Натали тоже была неприветлива и все еще не рвалась со мной что-то обсуждать.

— Какая теперь разница – я больше не учусь в Смольном, ты же знаешь.

— И тебе не жаль совсем? Что не увидишь больше наших подруг, Ольгу Александровну. А твой папенька что бы об этом сказал?

— Перестань! – прервала меня подруга дрогнувшим голосом.

Она порывисто отвернулась, и я заметила, как по щеке ее катится слеза. Я не выдержала – я не могла разговаривать с ней строго, Натали не заслужила этого. Подойдя к ней, сидящей у зеркала, я положила руки ей на плечи и прижалась щекой к ее волосам:

— Что происходит, Натали? Ты ведь не хочешь выходить за Андрея…

Я еще не договорила, как Натали, порывисто обернувшись, обхватила меня за талию и разрыдалась горько и безутешно:

— Я не знаю… Андрей хороший! Андрей очень хороший, и я люблю его… наверное… Но я не хочу за него замуж! По крайней мере, не теперь и не по той причине!

Должно быть, она тут же поняла, что сказала лишнее и подняла на меня заплаканные глаза. Долю секунды я читала в них сомнение, но потом привычка делиться со мной всеми мыслями взяла верх, и Натали решилась мне рассказать.
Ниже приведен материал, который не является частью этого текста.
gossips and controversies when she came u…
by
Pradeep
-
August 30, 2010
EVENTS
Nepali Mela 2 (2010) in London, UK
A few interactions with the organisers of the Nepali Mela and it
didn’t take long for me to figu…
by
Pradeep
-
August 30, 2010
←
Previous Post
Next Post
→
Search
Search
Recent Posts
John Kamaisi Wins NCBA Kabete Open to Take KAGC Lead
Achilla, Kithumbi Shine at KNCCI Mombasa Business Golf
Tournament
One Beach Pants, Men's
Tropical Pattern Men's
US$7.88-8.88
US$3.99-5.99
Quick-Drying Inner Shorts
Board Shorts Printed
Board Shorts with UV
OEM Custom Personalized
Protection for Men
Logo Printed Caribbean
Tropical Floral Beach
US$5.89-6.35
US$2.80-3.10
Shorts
— Пообещай, что не будешь осуждать меня! - она просящее заглядывала в мои глаза, - той ночью, когда убили мою мачеху, мне не спалось, я стояла в коридоре и долго смотрела в окно. А потом я увидела ее. Снова! Только она была не одна, а с каким-то мужчиной… - голос Натали снова задрожал, а слезы хлынули с новой силой, - мне кажется, это был Андрей. По крайней мере, на нем был его плащ. Ведь такой плащ – «крылатку» не носит больше никто в усадьбе! Это совершенно точно была «крылатка» - я видела! А потом… потом, когда приехали следователи, я сама не знаю почему, но я сказала им, что… словом, что провела ту ночь с Андреем. Это бы давало ему алиби, понимаешь?!

Натали замолчала, глядя на меня во все глаза и ожидая моего ответа, как вердикта:

— Я понимаю, - ответила я едва слышно.

Я говорила искренне – я действительно ее понимала, и сама не знала, как бы поступила сама на месте Натали. Разум говорил, что это бесчестно и отвратительно, и что нельзя так лгать хотя бы потому, что в этом случае пострадают невиновные. Но сердце эгоистично требовало, чтобы пострадала хоть сотня невиновных, лишь бы он, тот единственный, был жив, здоров и где-нибудь рядом со мной.

И я не могла даже дать какой-либо совет Натали – я не была в праве его давать. Могла только обнять ее крепко и пожалеть.